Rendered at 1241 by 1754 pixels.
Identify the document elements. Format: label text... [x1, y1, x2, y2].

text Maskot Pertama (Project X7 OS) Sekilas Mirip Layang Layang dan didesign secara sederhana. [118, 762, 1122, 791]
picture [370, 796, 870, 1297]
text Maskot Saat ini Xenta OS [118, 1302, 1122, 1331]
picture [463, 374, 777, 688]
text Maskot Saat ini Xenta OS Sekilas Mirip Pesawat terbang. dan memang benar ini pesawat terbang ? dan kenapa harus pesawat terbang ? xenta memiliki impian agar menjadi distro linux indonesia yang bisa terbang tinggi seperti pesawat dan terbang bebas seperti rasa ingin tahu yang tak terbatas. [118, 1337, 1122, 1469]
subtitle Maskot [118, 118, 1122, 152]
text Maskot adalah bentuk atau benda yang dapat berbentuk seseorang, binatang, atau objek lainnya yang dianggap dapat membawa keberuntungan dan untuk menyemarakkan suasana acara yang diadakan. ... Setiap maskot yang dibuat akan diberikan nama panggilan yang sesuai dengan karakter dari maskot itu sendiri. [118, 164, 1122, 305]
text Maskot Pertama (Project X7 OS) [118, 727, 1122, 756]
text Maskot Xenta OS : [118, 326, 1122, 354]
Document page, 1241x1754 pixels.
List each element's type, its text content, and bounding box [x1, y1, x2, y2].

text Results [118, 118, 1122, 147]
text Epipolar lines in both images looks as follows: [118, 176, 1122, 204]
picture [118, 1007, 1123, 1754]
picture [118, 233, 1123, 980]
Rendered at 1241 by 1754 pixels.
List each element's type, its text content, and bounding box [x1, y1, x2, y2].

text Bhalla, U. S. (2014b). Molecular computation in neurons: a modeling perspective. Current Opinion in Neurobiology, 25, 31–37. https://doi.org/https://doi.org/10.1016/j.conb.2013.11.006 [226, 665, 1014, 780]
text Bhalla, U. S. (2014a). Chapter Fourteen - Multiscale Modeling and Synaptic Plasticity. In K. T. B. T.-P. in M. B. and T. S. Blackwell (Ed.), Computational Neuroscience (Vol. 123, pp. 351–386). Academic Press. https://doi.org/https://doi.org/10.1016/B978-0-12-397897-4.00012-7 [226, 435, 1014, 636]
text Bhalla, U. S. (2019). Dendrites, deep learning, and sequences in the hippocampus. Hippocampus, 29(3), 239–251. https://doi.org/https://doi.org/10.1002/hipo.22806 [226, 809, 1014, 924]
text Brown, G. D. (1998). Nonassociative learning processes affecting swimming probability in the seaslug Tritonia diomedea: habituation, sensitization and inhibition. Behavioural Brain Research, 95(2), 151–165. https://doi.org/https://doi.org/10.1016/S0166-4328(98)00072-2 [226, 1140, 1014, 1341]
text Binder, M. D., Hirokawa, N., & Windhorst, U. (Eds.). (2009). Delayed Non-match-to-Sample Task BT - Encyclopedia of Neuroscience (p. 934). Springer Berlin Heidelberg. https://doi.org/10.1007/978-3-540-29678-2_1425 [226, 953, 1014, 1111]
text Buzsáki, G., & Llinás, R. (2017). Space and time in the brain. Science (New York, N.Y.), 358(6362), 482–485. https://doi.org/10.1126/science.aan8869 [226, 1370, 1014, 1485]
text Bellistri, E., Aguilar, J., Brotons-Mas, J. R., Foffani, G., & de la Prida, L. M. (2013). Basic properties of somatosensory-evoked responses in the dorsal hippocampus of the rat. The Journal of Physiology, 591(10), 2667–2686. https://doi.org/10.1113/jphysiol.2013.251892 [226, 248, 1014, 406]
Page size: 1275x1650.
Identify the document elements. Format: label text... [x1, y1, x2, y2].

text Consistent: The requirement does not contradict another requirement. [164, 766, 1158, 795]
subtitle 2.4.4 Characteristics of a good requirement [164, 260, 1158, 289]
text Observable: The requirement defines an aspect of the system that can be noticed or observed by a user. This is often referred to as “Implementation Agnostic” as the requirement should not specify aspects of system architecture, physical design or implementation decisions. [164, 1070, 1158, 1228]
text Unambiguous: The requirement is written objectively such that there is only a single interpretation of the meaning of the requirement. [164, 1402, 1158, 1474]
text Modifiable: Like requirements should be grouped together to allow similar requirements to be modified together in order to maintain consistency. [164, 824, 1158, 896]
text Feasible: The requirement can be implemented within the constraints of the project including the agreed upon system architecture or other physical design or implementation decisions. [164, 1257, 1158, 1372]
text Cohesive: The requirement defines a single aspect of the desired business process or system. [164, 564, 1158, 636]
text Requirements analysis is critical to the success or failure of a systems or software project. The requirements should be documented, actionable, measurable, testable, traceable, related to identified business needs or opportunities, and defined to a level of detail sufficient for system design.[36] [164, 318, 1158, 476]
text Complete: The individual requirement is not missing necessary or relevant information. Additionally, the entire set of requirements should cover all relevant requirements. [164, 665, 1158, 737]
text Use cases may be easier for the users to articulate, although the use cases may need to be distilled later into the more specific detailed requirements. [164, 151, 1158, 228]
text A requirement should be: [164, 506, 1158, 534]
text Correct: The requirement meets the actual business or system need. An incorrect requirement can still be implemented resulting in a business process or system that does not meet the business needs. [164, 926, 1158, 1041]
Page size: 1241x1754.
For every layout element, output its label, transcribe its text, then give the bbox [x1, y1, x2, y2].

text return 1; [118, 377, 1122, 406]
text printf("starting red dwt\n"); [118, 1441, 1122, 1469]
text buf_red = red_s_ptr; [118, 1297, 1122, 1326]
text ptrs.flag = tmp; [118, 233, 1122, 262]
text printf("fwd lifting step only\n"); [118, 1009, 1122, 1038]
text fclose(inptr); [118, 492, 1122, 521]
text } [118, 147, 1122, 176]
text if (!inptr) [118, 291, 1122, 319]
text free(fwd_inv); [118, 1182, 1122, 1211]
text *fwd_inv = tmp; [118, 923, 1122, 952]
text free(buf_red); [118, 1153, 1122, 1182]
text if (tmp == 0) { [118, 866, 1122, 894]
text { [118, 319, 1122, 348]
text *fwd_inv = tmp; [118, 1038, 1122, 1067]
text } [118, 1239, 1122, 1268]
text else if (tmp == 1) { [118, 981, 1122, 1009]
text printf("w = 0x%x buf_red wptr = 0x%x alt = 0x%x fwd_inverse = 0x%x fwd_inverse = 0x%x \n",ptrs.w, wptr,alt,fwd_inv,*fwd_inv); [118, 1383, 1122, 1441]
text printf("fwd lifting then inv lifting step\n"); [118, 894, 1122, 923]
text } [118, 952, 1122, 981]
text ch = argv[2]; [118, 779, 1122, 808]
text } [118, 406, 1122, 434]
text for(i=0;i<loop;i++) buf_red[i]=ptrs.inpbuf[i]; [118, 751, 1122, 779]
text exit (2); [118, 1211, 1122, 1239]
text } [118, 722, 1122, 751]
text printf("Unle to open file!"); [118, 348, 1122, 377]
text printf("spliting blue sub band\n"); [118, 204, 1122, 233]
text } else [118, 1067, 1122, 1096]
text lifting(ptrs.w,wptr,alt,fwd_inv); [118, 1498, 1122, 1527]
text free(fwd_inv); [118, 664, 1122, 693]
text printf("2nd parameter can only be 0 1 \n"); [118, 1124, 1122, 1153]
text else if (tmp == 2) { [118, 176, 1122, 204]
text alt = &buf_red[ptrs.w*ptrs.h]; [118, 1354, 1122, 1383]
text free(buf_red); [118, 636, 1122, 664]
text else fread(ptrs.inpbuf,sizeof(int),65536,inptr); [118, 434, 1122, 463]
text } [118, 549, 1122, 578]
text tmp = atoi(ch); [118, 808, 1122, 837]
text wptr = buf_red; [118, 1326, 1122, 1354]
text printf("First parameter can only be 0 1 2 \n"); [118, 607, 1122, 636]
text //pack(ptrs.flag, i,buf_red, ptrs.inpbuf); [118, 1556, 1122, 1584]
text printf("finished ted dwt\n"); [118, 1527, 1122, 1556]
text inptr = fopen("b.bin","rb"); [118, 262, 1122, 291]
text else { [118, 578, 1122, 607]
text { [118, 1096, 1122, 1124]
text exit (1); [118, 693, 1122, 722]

━━━━━━━━━━━━━━━━

Written problem:
Format the lines starting at the one that contains "text Bhalla, U. S. (2014b)." and ending at the one that contains "text Bhalla, U. S. (2014a)." as a Markdown table with the columns Row and Line, numbering each row and leaving out blank lines.

The answer:
| Row | Line |
|---|---|
| 1 | text Bhalla, U. S. (2014b). Molecular computation in neurons: a modeling perspective. Current Opinion in Neurobiology, 25, 31–37. https://doi.org/https://doi.org/10.1016/j.conb.2013.11.006 [226, 665, 1014, 780] |
| 2 | text Bhalla, U. S. (2014a). Chapter Fourteen - Multiscale Modeling and Synaptic Plasticity. In K. T. B. T.-P. in M. B. and T. S. Blackwell (Ed.), Computational Neuroscience (Vol. 123, pp. 351–386). Academic Press. https://doi.org/https://doi.org/10.1016/B978-0-12-397897-4.00012-7 [226, 435, 1014, 636] |